Usługa języka migowego

Dominika Kowynia, Narrow Passage

September 19, 2020

Opening: September 19, 2020, from 12 to 8 pm

Exhibition runs till October 30, 2020.

Curator: Katarzyna Krysiak

 

Most of the paintings on show at the exhibition are Dominika Kowynia’s latest works, created in 2020. However, the pretext for the story being told are two older and, at the same time, highly personal works, Cousin (2009) and Snow White (2017). In a way, both paintings speak of a moment of interior transformation, of colliding with reality, of disintegration and of awakening from unconsciousness, of endeavouring to view facts rationally and of the role of chance and potentiality. The central characters of the works on display in the exhibition are women and they are the focus of attention, along with their strengths and the roles they have to play in a changing world.

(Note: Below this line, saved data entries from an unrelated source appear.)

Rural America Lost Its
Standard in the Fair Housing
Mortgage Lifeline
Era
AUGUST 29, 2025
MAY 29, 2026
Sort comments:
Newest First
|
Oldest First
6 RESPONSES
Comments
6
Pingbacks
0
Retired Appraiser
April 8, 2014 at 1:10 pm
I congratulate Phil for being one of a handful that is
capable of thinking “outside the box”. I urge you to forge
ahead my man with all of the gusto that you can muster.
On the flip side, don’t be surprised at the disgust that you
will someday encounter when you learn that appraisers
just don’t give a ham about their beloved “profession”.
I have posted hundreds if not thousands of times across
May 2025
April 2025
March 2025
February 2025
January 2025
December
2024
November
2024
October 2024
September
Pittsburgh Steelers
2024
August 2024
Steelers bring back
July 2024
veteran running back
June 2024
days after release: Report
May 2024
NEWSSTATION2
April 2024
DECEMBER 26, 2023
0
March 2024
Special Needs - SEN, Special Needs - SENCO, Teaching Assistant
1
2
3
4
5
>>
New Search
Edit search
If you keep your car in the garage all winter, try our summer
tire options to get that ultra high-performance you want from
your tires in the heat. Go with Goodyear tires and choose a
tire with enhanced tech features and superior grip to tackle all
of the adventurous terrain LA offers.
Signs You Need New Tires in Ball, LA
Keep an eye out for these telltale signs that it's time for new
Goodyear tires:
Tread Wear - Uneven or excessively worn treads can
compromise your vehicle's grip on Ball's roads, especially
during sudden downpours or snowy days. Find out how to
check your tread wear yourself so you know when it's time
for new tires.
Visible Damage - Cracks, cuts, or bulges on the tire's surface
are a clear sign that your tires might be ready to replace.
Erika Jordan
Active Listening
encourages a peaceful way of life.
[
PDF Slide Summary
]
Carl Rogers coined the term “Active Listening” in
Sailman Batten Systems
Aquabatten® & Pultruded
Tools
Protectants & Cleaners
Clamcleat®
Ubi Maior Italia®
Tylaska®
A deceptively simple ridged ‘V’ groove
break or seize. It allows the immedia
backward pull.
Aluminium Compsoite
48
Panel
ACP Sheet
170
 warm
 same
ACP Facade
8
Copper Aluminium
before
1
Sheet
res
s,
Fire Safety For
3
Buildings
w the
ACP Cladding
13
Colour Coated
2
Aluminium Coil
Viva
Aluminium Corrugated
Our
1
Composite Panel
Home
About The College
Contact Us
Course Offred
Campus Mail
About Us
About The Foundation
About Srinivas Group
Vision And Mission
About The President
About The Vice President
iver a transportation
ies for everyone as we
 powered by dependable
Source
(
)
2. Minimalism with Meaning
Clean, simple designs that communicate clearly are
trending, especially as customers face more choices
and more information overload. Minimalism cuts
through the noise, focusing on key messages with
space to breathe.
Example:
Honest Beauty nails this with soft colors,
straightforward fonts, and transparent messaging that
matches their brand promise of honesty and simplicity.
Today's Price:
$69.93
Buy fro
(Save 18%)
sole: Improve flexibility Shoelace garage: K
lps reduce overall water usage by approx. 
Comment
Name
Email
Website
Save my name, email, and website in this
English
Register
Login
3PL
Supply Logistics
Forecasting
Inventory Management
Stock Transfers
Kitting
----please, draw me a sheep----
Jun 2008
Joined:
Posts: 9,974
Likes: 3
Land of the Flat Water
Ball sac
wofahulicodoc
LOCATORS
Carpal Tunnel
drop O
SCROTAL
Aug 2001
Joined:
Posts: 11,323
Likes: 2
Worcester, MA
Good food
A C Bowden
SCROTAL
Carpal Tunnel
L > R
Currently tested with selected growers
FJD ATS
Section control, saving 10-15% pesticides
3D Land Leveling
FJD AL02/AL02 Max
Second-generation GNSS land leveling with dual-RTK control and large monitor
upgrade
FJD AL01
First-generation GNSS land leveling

However, as ever, Kowynia’s storytelling is indirect. The narrow passage is usually uncomfortable and difficult to overcome. Often, we cannot see where it leads to and wonder what awaits us at the other end. Will we get stuck? Or will we succeed in moving on? In Kowynia’s bitterly bitter paintings, her personal experiences and family stories interweave with her intent observation of the world as it disintegrates in front of our eyes.

The Work of the Hand (2020) and Rummaging (2020) are works where, as Kowynia herself says, echoing journalist Edwin Bendyk, the “malignant interlocking” of contemporary problems and the personal sphere occurs. The paintings “are about striving to understand what is happening while simultaneously desiring not to lose contact with oneself”.

Something clearly visible in Kowynia’s works is her focus on, and profound sensitivity to, universal concerns, such as the progressive degradation of community life and the natural world around us visible in Narrow Passage (2020). Some are imbued with sorrow, helplessness and yearning for a different reality which would allow us to save the world from self-destruction, like Cousin, for instance. Some are shot through with disappointment at the superficiality and mundanity of contemporary humanity. There is no cynical calculation here. Severely painted, stripped of ornamentation and seductive form, these paintings confront us with a brutal truth about ourselves, intensifying our conviction as to the inescapability of the end, as in Tepid (2020), for example. With the apocalyptic atmosphere apparent in works like Bonfires (2020), her most recent images divest us of any sense of hope. It is like Lars von Trier’s film; when we look at them, we sense that Melancholia will not pass us by.

 

A figurative painter, Dominika Kowynia (b. 1978) studied at the Academy of Fine Arts in Katowice and is now in her second decade on the faculty there. She is interested in the interface between personal experiences, on the one hand, and current events, recent history and literature on the other.

Kowynia has had numerous solo exhibitions and participated in scores of group shows. The institutions and events where her works have recently been seen include the Museum of Modern Art in Warsaw, the City Arts Centre in Gorzów Wielkopolski, the 2018 Warsaw Gallery Weekend, Szara Gallery in Katowice, the Stefan Gierowski Foundation in Warsaw, Widna Gallery in Krakow and the Bielska Jesień Painting Biennale at the BWA Bielska Gallery in Bielsko-Biała in 2015 and 2017, where she was highly commended by “NN6T”, an arts quarterly. The Bielsko-Biała gallery also hosted her Attempt at Reversing solo exhibition in 2020.

Her paintings can be found in the collections of the ING Polish Art Foundation, the BWA Bielska Gallery and the Bęc Zmiana Foundation. They are also held in a number of private collections.

Dominika Kowynia collaborates with Szara Gallery on an ongoing basis.